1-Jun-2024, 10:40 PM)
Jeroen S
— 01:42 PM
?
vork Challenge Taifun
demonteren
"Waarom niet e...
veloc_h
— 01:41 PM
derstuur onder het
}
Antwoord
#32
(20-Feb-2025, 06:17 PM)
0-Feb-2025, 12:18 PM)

▬▬▬

- **Work to complete**
Quote every line of the entries above verbatim, keeping their original order and wording.

- **Output below**
1-Jun-2024, 10:40 PM)
Jeroen S
— 01:42 PM
?
vork Challenge Taifun
demonteren
"Waarom niet e...
veloc_h
— 01:41 PM
derstuur onder het
}
Antwoord
#32
(20-Feb-2025, 06:17 PM)
0-Feb-2025, 12:18 PM)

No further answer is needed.